The CSA was set up to help parents caring for a child to access the maintenance payments required of the non-resident parent when they do not pay voluntarily. Anyone responsible for caring for a child can apply to the CSA for payments. The CSA will then look into the case, taking into account the non-resident parent’s income and responsibilities (such as other children they may have to provide for) and decide how much they should pay.

Advantages of using the CSA

A decision by the CSA is legally binding which means they are able to force payment and seek repayment of any debts incurred by non-payment. If the non-resident parent persistently misses payments the CSA can apply to have the payments deducted from their wages at source (in the same way tax is deducted). This can ensure payments are made, even when the non-resident parent is not happy with the agreement. The CSA may also be able to track a non-resident parent if they have moved or refuse to communicate with the resident parent/carer.

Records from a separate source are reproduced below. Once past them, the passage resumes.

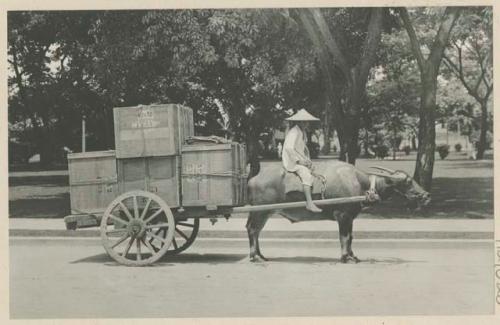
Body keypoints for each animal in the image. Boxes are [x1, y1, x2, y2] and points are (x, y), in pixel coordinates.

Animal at [245, 161, 430, 262]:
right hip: (260, 212)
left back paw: (260, 255)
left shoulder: (351, 218)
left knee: (254, 230)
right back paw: (254, 256)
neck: (360, 184)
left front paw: (353, 256)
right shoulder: (343, 216)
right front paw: (344, 257)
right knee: (253, 230)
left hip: (263, 213)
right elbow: (344, 237)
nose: (426, 195)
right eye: (408, 182)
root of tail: (253, 179)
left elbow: (351, 237)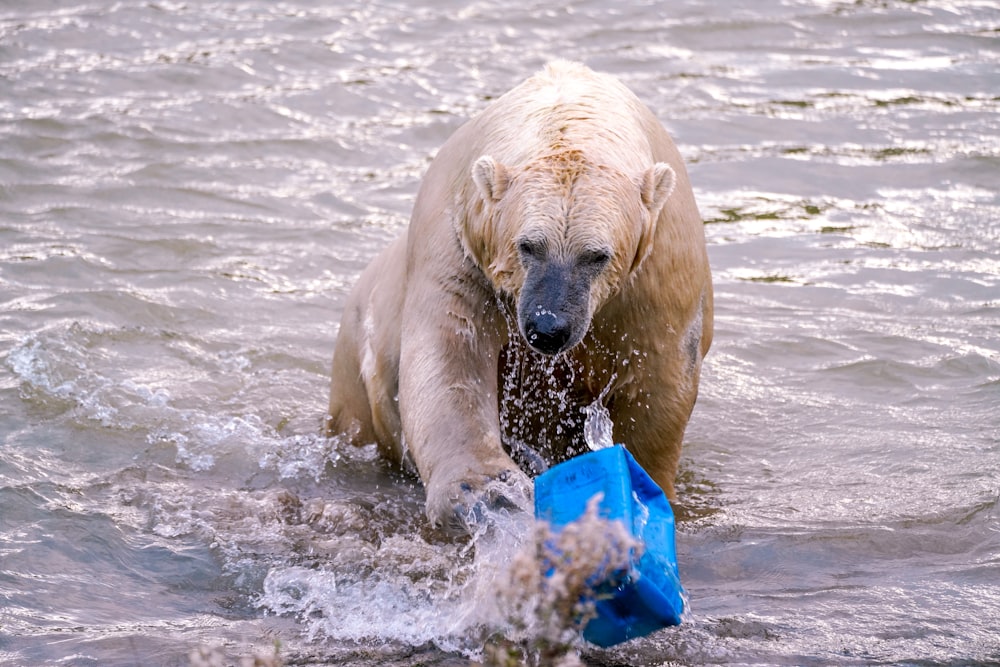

Disadvantages of using the CSA

The amount awarded is often lower than a voluntary agreement would provide because there is a maximum amount of income considered (£2000 per month). Many parents find the Child Support Agency difficult to work with because it can take a long time for them to reach a decision (leading to long periods without payment). You may also find that you have to be proactive in order to get anything done (if payments are missed for example) as they don’t always act without being chased! Although it is free to use the CSA currently, the government may introduce a fee in the future if parents wish to use the CSA (or now the new Child Maintenance Service).